I guess that is why I have moved back to the first principle.....loving God.  I started reading "Falling in Love with Jesus" by Dee Brestin & Kathy Troccoli.  I am taking one day at a time to learn once again who Jesus is, how much He loves me, rediscovering once again the joy of His salvation.

Once we, the church, rediscover & reconnect with Christ we can then get about doing the Father's business His way, not our way!  The church these days is just a meeting place for Christians to pat one another on the back.  A place to feel good about ourselves.  The Church is supposed to be a refuge & resting place for those that need the Hope of Christ & a safe place to abide in these troubling times.

The world is getting crazier as my Beloved Lord foretold to His disciple on the isle of Patmos.  He is coming of that I have no doubt.  I don't want to be left behind, but rather I want to partner with Him in these final days, hours, weeks, or months before He comes & well after He comes back.  Want to join me in this journey?

Still alive studying at the Psalmist's Corner

I haven't posted in so long it almost seems foreign to me.  So much has transpired since my last post.  I found myself walking in the midst of prophecy.  I got married according to God's promise & found myself in the midst of a new church body.  I am still not sure what my place & purpose is just yet, but know I am there for a reason & purpose.  It's just a matter of time finding out the what & why.
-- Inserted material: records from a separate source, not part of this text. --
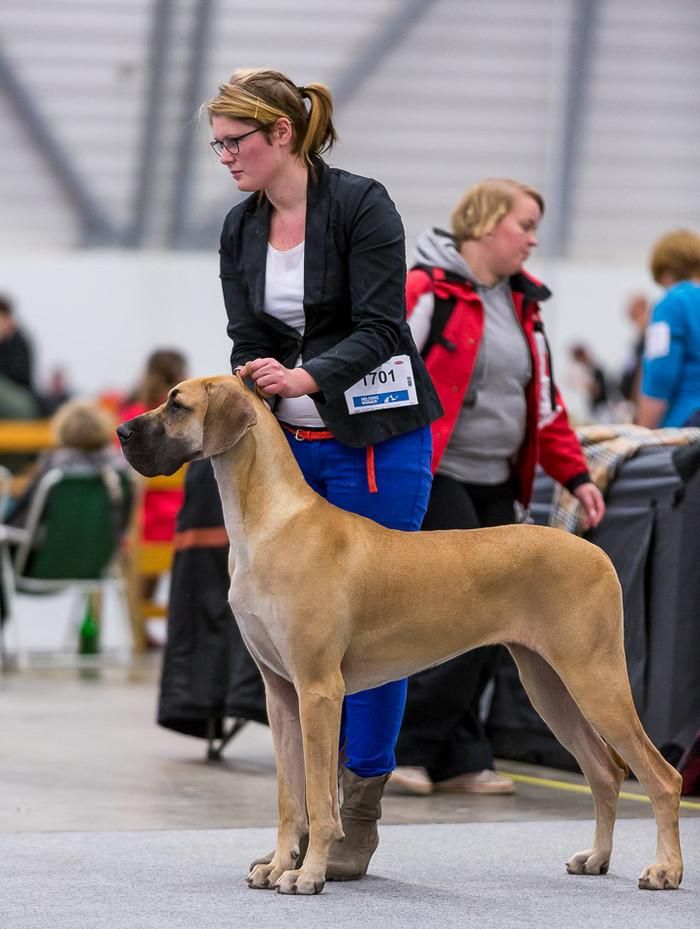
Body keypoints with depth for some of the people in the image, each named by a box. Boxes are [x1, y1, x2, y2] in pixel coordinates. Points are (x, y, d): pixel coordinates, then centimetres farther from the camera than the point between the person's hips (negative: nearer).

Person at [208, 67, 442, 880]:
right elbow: (250, 344, 7)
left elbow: (379, 327, -18)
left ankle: (359, 816, 4)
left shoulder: (361, 205, -12)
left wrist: (306, 378, -31)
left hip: (376, 438, -6)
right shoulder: (240, 230, 7)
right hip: (291, 444, 6)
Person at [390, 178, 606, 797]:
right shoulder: (426, 290, -10)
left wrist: (575, 474, 14)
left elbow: (544, 399, 21)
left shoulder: (522, 304, 15)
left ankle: (457, 759, 12)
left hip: (496, 486, 8)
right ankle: (405, 744, -5)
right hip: (434, 480, -8)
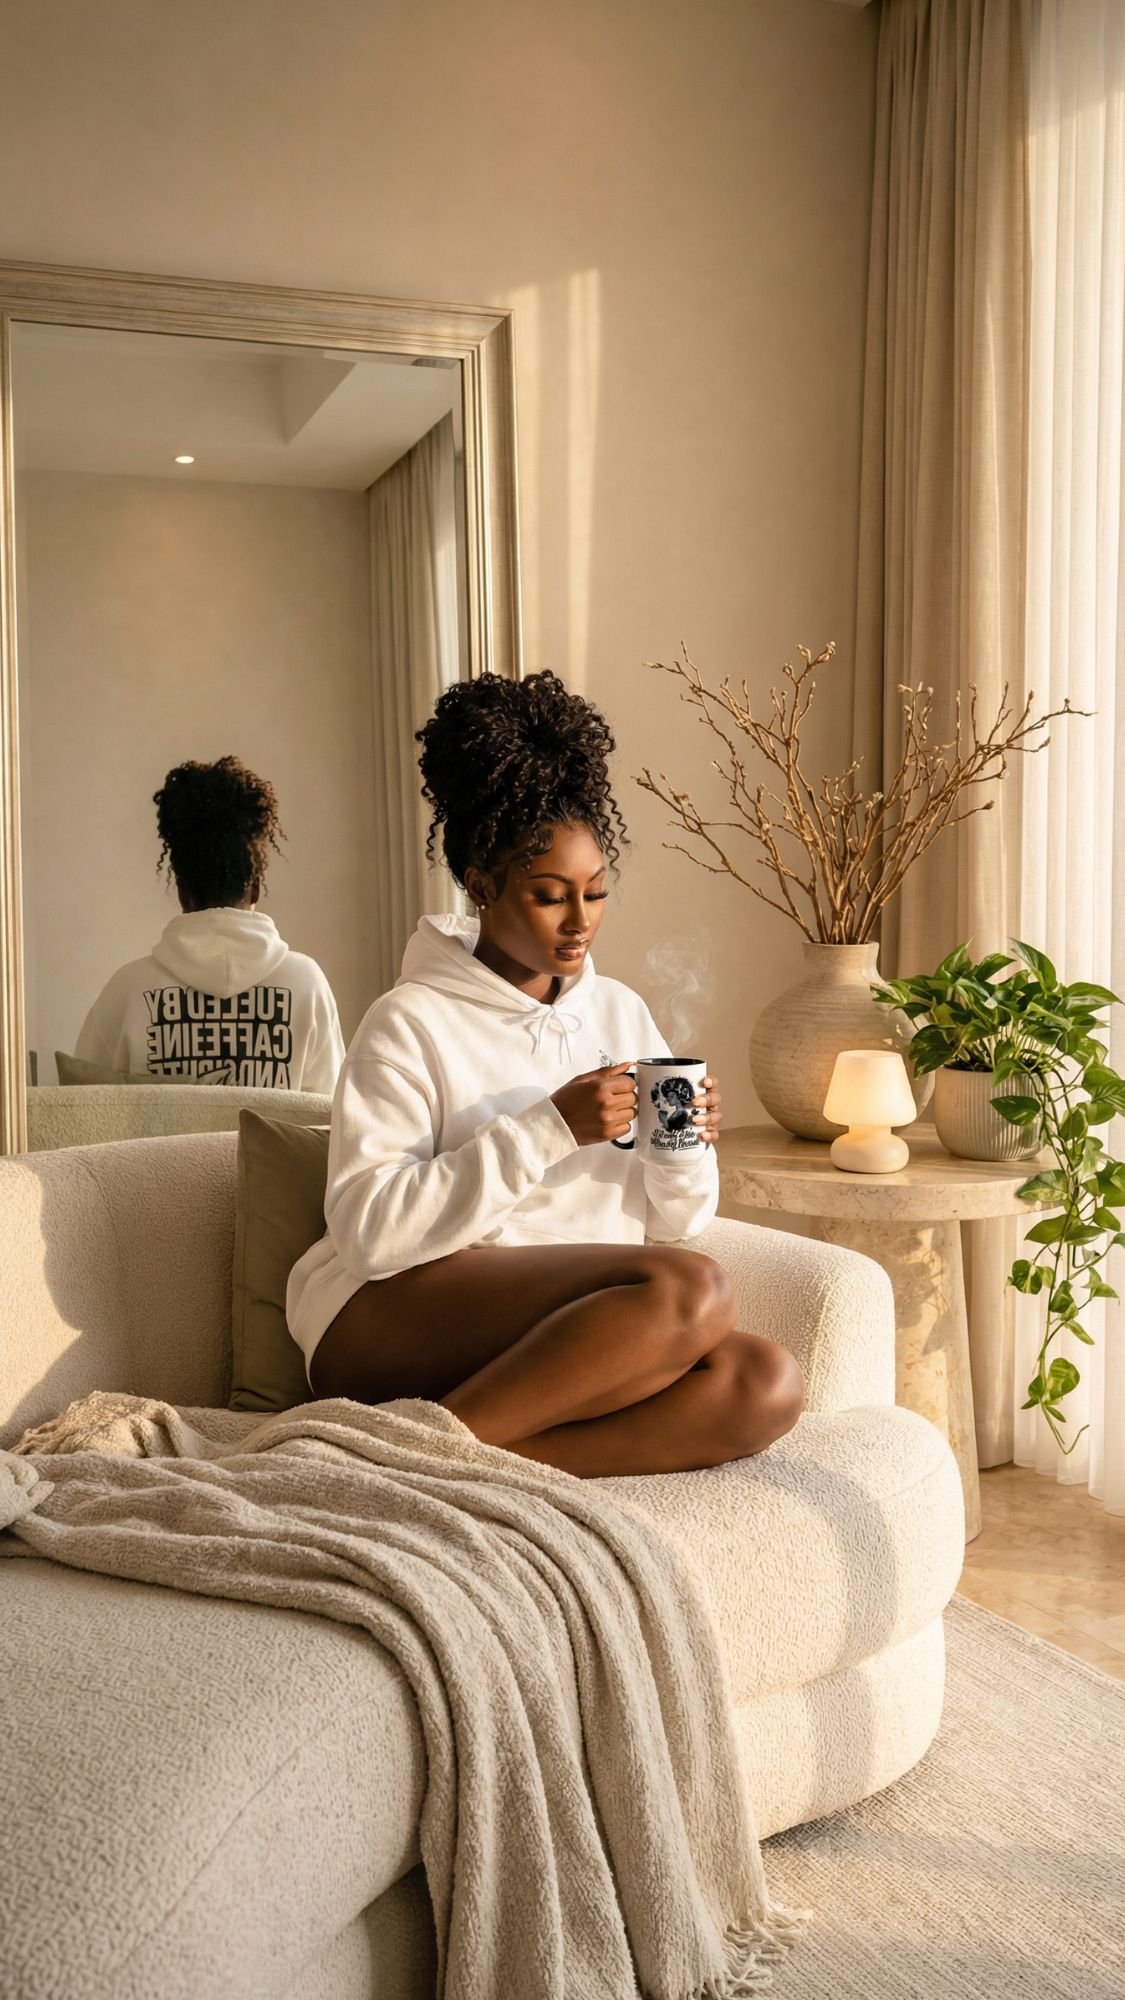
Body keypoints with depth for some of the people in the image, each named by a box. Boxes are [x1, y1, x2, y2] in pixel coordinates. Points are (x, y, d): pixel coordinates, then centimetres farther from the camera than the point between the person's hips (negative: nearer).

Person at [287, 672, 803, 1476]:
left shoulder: (621, 1013, 15)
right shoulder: (408, 1024, -2)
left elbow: (668, 1225, 17)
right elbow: (368, 1227, -15)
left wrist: (684, 1152, -5)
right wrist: (548, 1130, -19)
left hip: (571, 1335, 6)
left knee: (765, 1382, -24)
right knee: (690, 1292, -30)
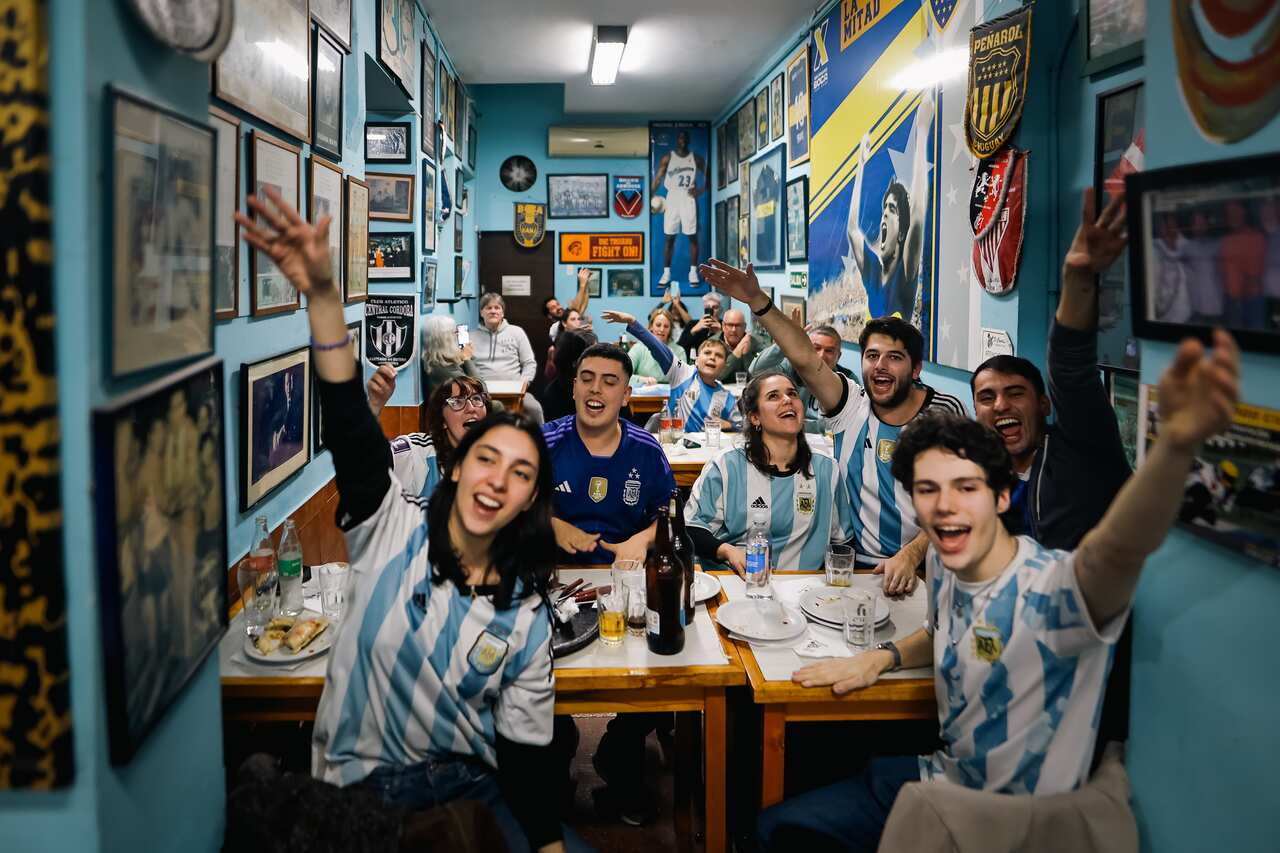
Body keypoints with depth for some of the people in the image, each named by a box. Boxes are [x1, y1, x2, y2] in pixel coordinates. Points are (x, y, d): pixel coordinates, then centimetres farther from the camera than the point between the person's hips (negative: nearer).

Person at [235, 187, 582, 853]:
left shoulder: (526, 615, -4)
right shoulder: (394, 532, -9)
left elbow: (523, 751, -1)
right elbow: (351, 429, -24)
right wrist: (322, 294, -37)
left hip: (475, 783, 2)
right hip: (361, 787, -2)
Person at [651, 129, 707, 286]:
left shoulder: (697, 158, 6)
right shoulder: (667, 158, 3)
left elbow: (707, 177, 10)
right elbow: (657, 179, 0)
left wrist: (700, 191, -9)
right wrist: (650, 197, -12)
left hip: (689, 200, 0)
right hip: (672, 200, 0)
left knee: (693, 237, 0)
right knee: (669, 238, 0)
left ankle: (693, 271, 8)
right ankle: (666, 273, 4)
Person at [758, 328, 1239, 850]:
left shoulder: (1050, 588, -28)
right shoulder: (944, 563, -5)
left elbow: (1120, 549, -53)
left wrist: (1175, 441, -71)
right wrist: (882, 656, -1)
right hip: (940, 777, 7)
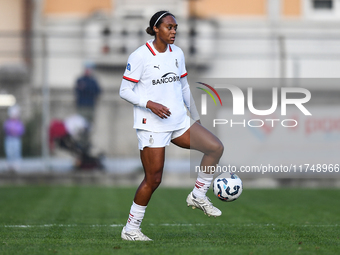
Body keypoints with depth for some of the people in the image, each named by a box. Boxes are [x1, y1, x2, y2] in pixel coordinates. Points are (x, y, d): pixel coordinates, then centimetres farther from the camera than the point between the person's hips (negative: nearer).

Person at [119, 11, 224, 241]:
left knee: (216, 147, -9)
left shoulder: (177, 53, 10)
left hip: (179, 122, 6)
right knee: (153, 179, -7)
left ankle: (198, 196, 8)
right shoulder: (140, 56, -10)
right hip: (152, 126, -6)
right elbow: (125, 91, -9)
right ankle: (130, 229, 7)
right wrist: (150, 104, -23)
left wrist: (196, 116, 21)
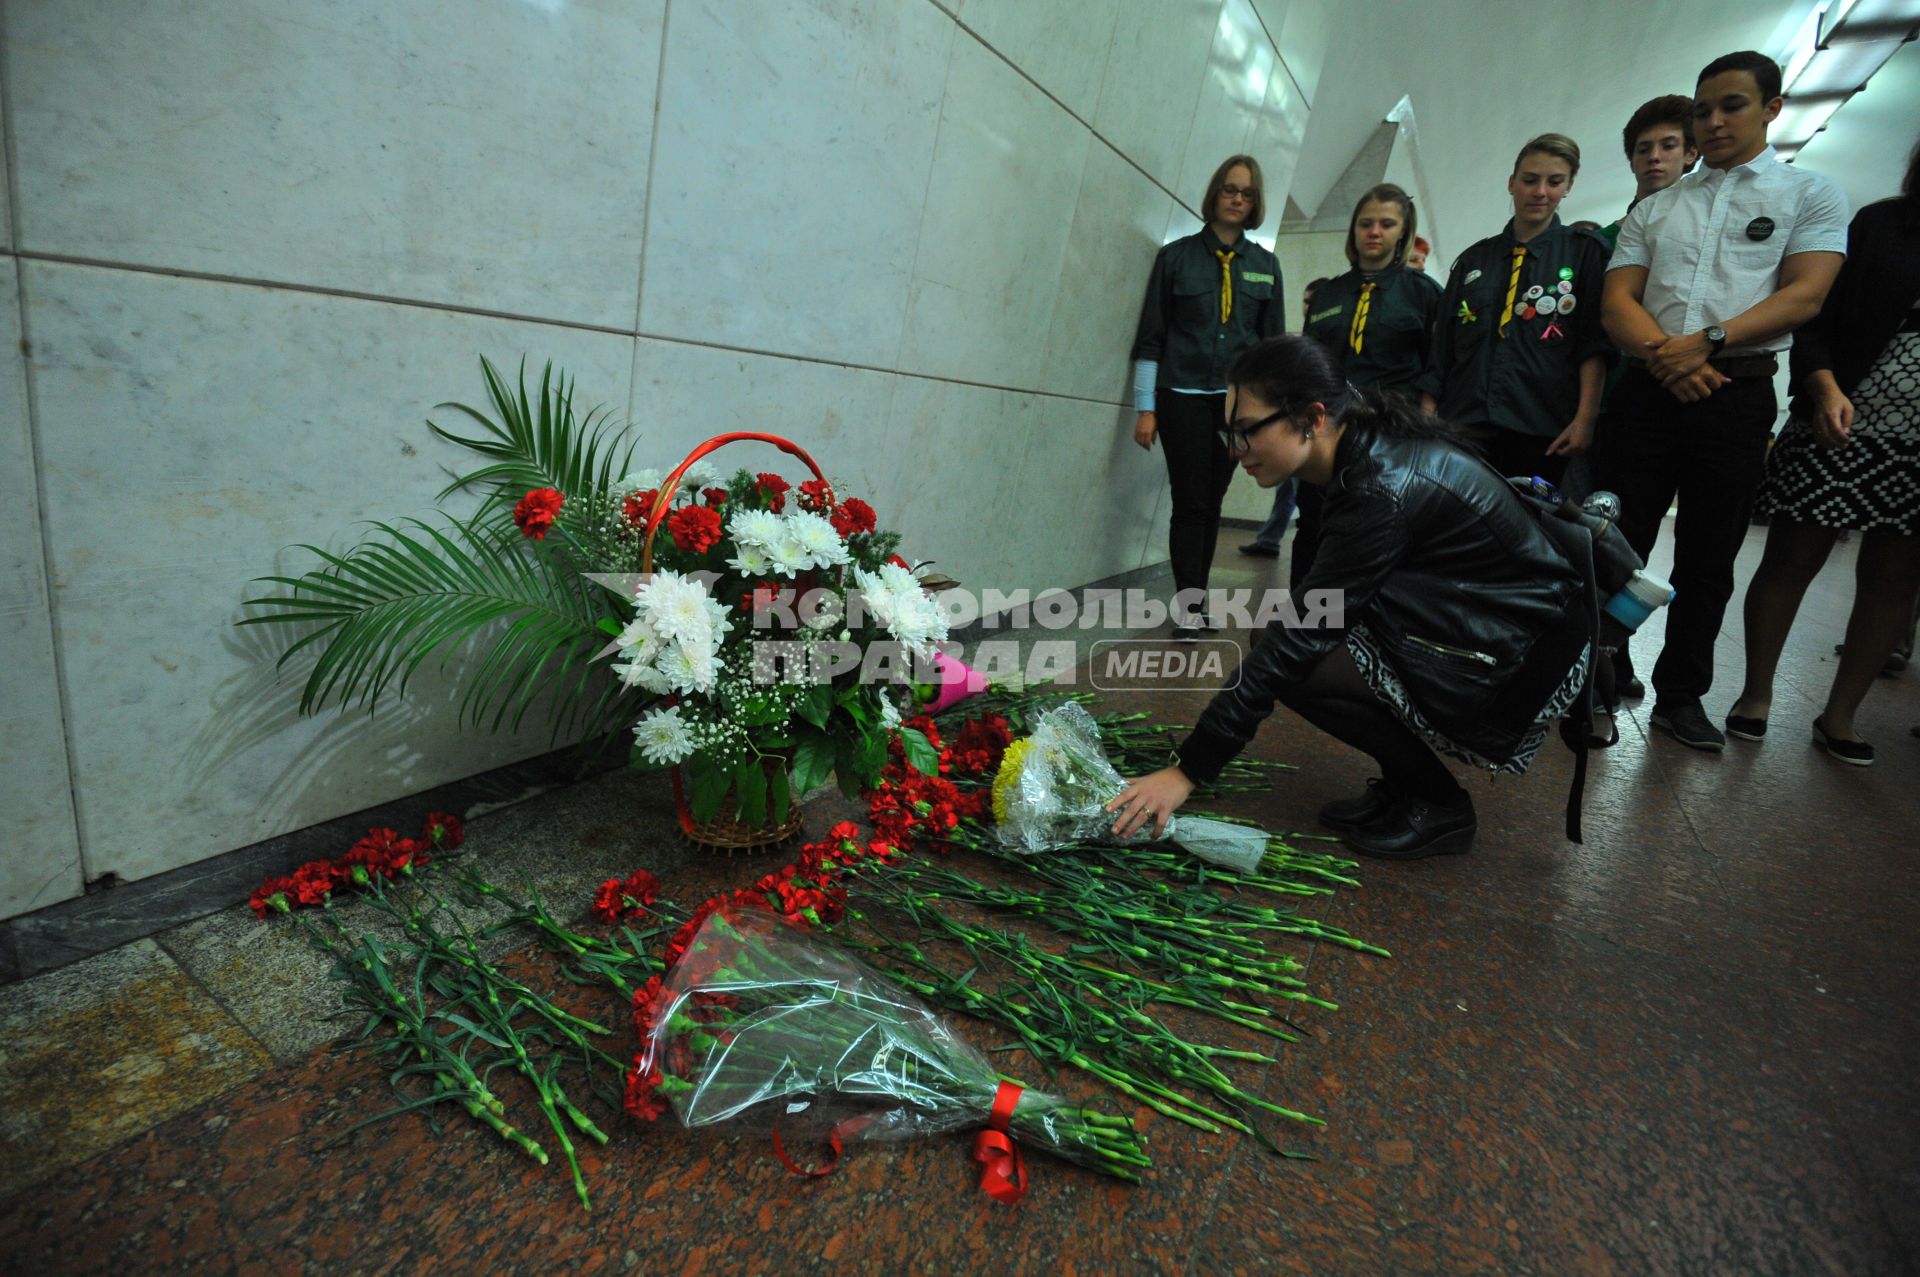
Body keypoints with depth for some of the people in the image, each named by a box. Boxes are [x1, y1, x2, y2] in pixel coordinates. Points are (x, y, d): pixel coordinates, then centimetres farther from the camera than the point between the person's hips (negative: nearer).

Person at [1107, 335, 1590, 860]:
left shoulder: (1382, 490, -26)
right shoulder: (1372, 447, -1)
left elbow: (1300, 639, -28)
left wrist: (1188, 768, -25)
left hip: (1523, 663, -8)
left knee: (1298, 663, -20)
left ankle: (1438, 804, 1)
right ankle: (1405, 784, 11)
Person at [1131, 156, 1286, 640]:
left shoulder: (1265, 265, 11)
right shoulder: (1177, 256, 3)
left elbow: (1273, 340, 13)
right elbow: (1150, 336, 1)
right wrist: (1145, 408, -5)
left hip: (1237, 399, 3)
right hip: (1183, 396, -3)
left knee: (1211, 503, 6)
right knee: (1190, 502, -9)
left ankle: (1194, 601, 14)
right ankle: (1188, 609, -6)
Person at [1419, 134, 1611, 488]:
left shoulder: (1586, 253, 11)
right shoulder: (1473, 260, 17)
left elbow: (1594, 344, 0)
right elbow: (1442, 350, 14)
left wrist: (1585, 418, -13)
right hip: (1464, 430, 2)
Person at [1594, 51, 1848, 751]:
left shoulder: (1810, 193, 10)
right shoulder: (1652, 209, 16)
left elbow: (1804, 295, -3)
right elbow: (1617, 303, 4)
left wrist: (1709, 340, -18)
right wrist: (1664, 353, -14)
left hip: (1737, 394, -1)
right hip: (1646, 389, 1)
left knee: (1707, 563, 6)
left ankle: (1681, 696, 18)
A dear friend of mine started writing.  Her column is called the Psalmist's Corner.  She hasn't made it to the blog world yet so I will gladly post what she has given so far.  Here is her letter from April 2014:

"Happy resurrection day from the God of the Second Chance.  It's never more evident than at this time of year that God is the God of the second chance.  It's here in the Scripture John 3:16 & 17 "For God so loved the world that He gave His only begotten Son, that whoever believes in Him should not perish but have everlasting life.  For God did not send His Son into the world to condemn the word, but that the world through Him might be saved.

Notice I did not say the God of Second Chances.  Our whole life after we accept Jesus as our Savior is a second chance until the day we die.  Years ago, God told me this:  Linda you are not your mistakes & your mistakes are not who you are.  This is so right.  After I accepted Jesus, I am not just God's creation, I am God's child.  When I do make a mistake I go to the Father in Jesus' name, I repent in Jesus' name & am forgiven in Jesus' name, & go on with my life of the second chance.

For 2014:  Every prayer we have ever spoken, wailed, travailed or wept is still in front of God in the throne room.  When we speak them they take on substance & are manifested in the throne room of God.  They are being charged & ignited' being formed into answers by the power of God. God is getting ready to charge the atmosphere all around us as the answers are being released & sent to us here on earth.  Feel the electricity in the are all around you.  The air is charged with the creative power of God.  Be excited as we are about to receive answers from God.  Answers, Answers, Answers, Power, Power, Power!  Feel it, connect with it!!! No more delay, no more waiting, now moving in time with God.  Instant backing & response from God. One with Jesus & flowing with the power of the Holy Spirit.  Lord let the atmosphere around us be charged with Your power & glory.  Amen."